A taste of what emerges from such pursuit, from "Irish Jig" [at a Concert by Millish]":

Nanosounds,
interior stellar zoom,
zoas of
the poetic art,
ecstasy enstacy of
the gyrosonic
body.

...

The obstetrical toad is
gigging in his fertilized skirt.
Fetal propellers are
turning left, strengthening
energies into a heart.


Remarkably, it's possible with yet a third book from Black Widow to become enmeshed in conversation with Eshleman: ARCHAIC DESIGN, published in 2007, is a 342-page bundle of his essays and interviews, both of others and of himself.
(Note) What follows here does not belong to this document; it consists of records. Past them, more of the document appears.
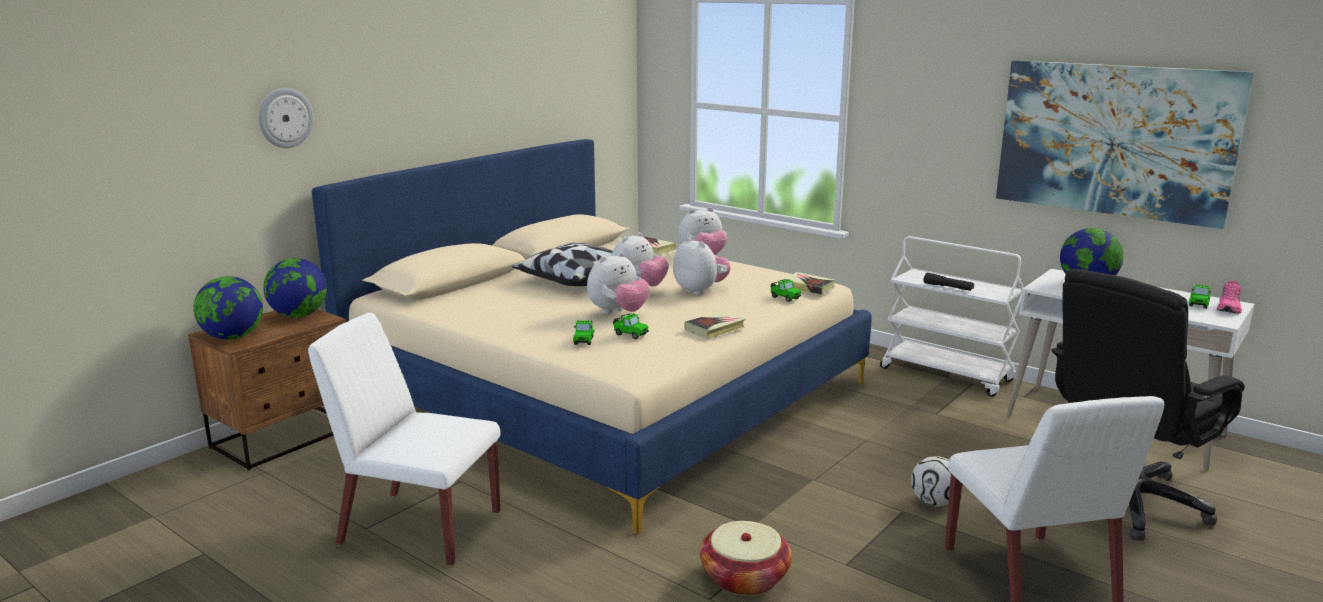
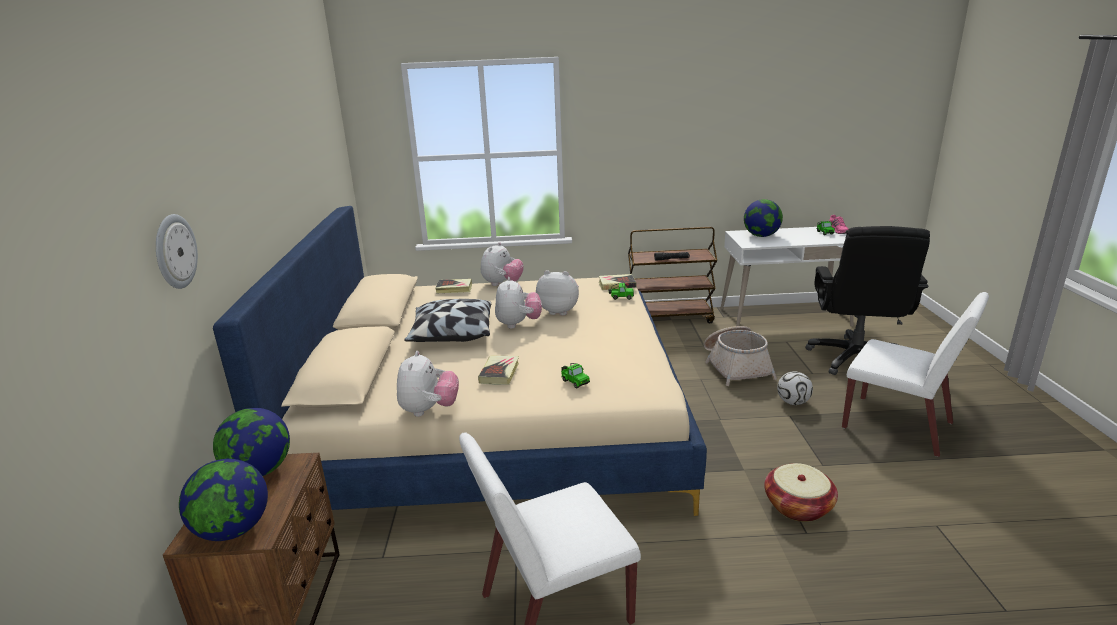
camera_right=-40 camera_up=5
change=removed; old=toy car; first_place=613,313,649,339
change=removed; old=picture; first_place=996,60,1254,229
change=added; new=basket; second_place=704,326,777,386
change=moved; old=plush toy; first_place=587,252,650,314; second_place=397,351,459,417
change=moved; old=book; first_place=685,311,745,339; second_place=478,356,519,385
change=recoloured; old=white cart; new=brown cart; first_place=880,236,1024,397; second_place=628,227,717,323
From his shamanistic experiences in Kyoto, to his fascination with art and its bridge to words, to his engagement with other poets (his translations of César Vallejo have been a lifetime gift to his writing and to our reading), he demonstrates the paths of intricacy and analytic consideration with an open hand and quiet smile of invitation: You don't have to be as well read or brilliant as this poet to walk the paths; you just have to place one foot in front of the next, up the heights or down into the caves, with your eyes open and your heart willing to be surprised, even in its moments of recognition.

The final interview in ARCHAIC DESIGN is called "Shadow Matters," and as I read it yet again, I recall a casual summary I've heard of life's contrasting sides: "The darker the shadow, the brighter the light."

Eshleman's work aptly uses the interplay of both that inner darkness and its essential blaze of flickering flame. I wish you all three of these volumes, for an enriched and substantial new year.

1 comment:

Beth Kanell said...

Following up, Clayton Eshleman mentioned the following:

There are a couple of interviews with me, plus my longish poem on Bosch's Garden of Earthly Delights, up on Jacket #36.
Another interview posted in January 2009 bookslut.com.